Barnum mengerutkan kening, jelas kesal dengan hal ini. "Duke Kingsley?" gumamnya, mencoba memahami situasinya. "Oke, bawa dia masuk."

Tak lama kemudian, utusan itu, seorang pemuda berpakaian setelan jas dan dasi yang terlihat cukup mahal, masuk dengan hormat. Dia membawa amlop putih yang disegel dengan lambang keluarga Kingsley. Barnum memandangnya dengan penuh tanda tanya.

"Apa yang kamu perlukan di sini?" Barnum bertanya, suaranya masih tegas.

Petugas itu membungkuk hormat sebelum berbicara. "Count Ellsworth, saya telah mengajukan permintaan resmi dari Duke Rainhard Kingsley untuk melamar Lady Hazel Ellsworth."

Ruangan tiba-tiba menjadi sunyi. Mata Hazel dan Barnum membelalak, tidak percaya dengan apa yang mereka dengar. Dikenal karena keberanian dan temperamennya yang dingin, Duke Rainhard Kingsley melamar Hazel? Barnum terlihat kaget namun berusaha tetap tenang.

"Permintaan resmi?" Barnum mengulangi seolah dia yakin dia mendengarnya dengan benar. "Lamaran pernikahan Duke Rainhard Kingsley dengan putriku?"

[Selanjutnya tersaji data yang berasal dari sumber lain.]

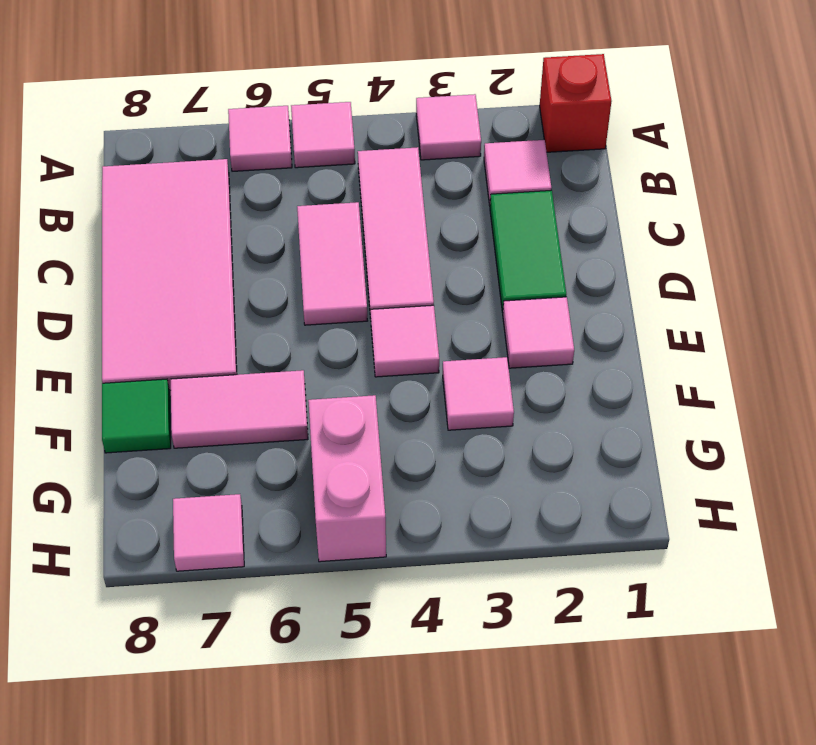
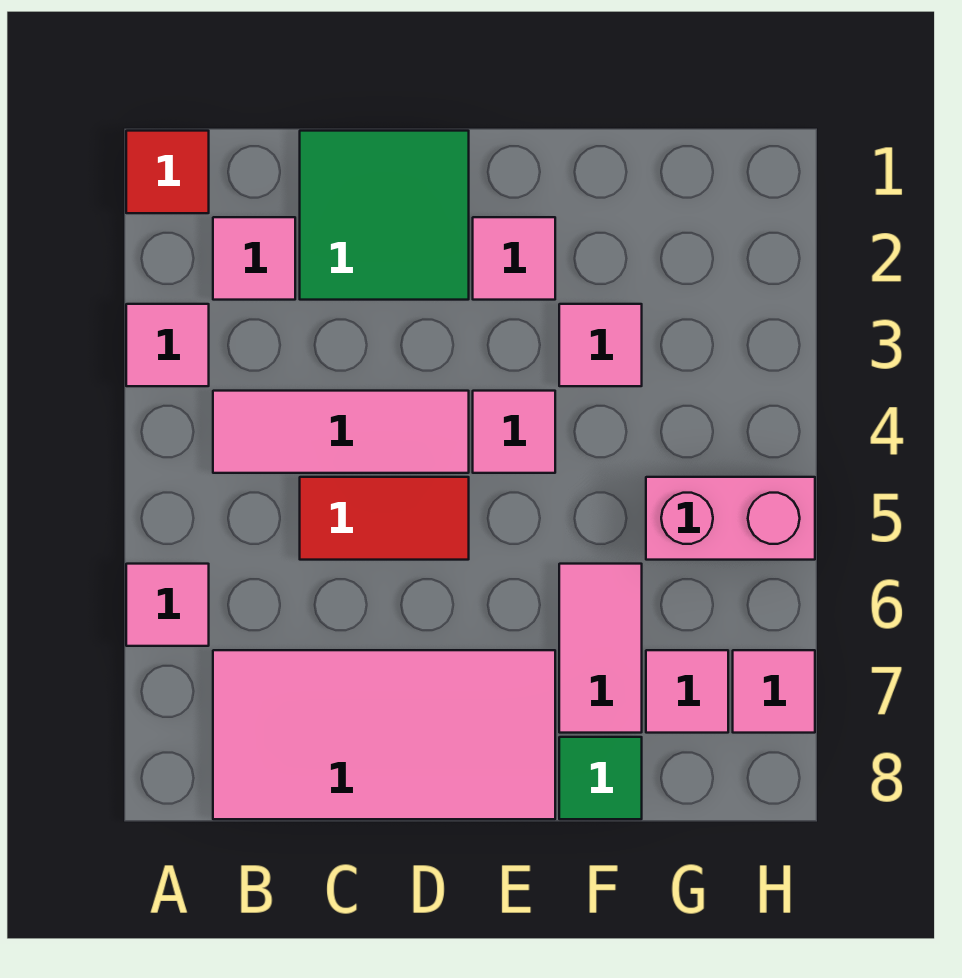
red 1x1 brick [540,54,612,152] -> red 1x1 tile [126,131,209,213]
pink 1x1 tile [291,102,355,168] -> pink 1x1 tile moved to [646,650,728,733]
green 1x2 tile [490,190,566,312] -> green 2x2 tile [300,131,469,300]
pink 1x2 tile [297,202,367,325] -> red 1x2 tile [300,477,469,560]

"Benar, Count Ellsworth," utusan itu mengirim dengan tegas. "Duke Rainhard Kingsley melihat potensi dan keanggunan Lady Hazel dan merasa dia akan menjadi sempurna untuknya."

Hazel merasa dunia berputar. Bagaimana bisa sang Duke yang dikenal dingin dan kejam bisa tertarik padanya, yang selama ini dianggap tidak berharga oleh ayahnya sendiri? Penglihatannya dikaburkan oleh air mata, ketakutan dan harapan.
Barnum, masih kaget, menarik napas dalam-dalam. "Aku akan mempertimbangkan saran itu," dia akhirnya berkata dengan suara yang lebih pelan namun penuh perhatian. "Beri tahu Duke Kingsley bahwa kami akan memberikan Anda jawaban sesegera mungkin."

Utusan itu membungkuk sekali lagi sebelum berbalik dan meninggalkan ruangan. Barnum memandang Hazel, ekspresinya kini penuh keheranan.

"Hazel," katanya perlahan, "mungkin ini adalah kesempatan yang selama ini kita tunggu. Kau harus mempersiapkan diri. Duke Rainhard Kingsley bukan orang sembarangan."

Hazel hanya bisa mengangguk pelan, masih terkejut dengan perkembangan yang tiba-tiba ini. Dalam hatinya, dia merasa sedikit harapan baru menyala, namun juga ketakutan yang mendalam akan masa depannya dengan Duke yang terkenal kejam itu. Satu hal yang pasti, hidupnya tidak akan pernah sama lagi.

"Kali ini, jangan mengacaukan apapun, dan jangan permalukan keluarga lagi!"